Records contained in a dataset
········

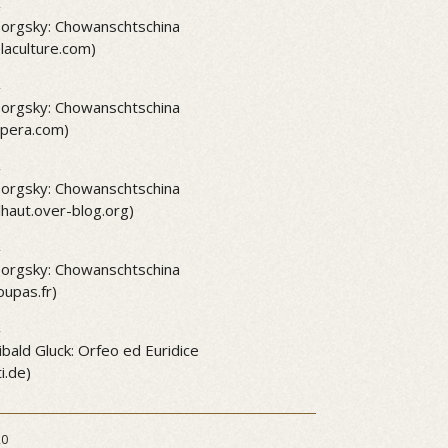
2
rgsky: Chowanschtschina
elaculture.com)
2
rgsky: Chowanschtschina
pera.com)
2
rgsky: Chowanschtschina
lhaut.over-blog.org)
2
rgsky: Chowanschtschina
upas.fr)
2
ibald Gluck: Orfeo ed Euridice
i.de)
20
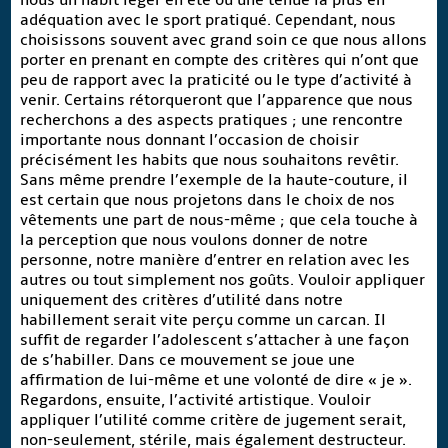
adéquation avec le sport pratiqué. Cependant, nous
choisissons souvent avec grand soin ce que nous allons
porter en prenant en compte des critères qui n’ont que
peu de rapport avec la praticité ou le type d’activité à
venir. Certains rétorqueront que l’apparence que nous
recherchons a des aspects pratiques ; une rencontre
importante nous donnant l’occasion de choisir
précisément les habits que nous souhaitons revêtir.
Sans même prendre l’exemple de la haute-couture, il
est certain que nous projetons dans le choix de nos
vêtements une part de nous-même ; que cela touche à
la perception que nous voulons donner de notre
personne, notre manière d’entrer en relation avec les
autres ou tout simplement nos goûts. Vouloir appliquer
uniquement des critères d’utilité dans notre
habillement serait vite perçu comme un carcan. Il
suffit de regarder l’adolescent s’attacher à une façon
de s’habiller. Dans ce mouvement se joue une
affirmation de lui-même et une volonté de dire « je ».
Regardons, ensuite, l’activité artistique. Vouloir
appliquer l’utilité comme critère de jugement serait,
non-seulement, stérile, mais également destructeur.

········

Repeat exactly the lines above, starting with the line that contains "Regardons, ensuite, l’activité" and ending with the last line, both included, and nothing else.

ANSWER BELOW
Regardons, ensuite, l’activité artistique. Vouloir
appliquer l’utilité comme critère de jugement serait,
non-seulement, stérile, mais également destructeur.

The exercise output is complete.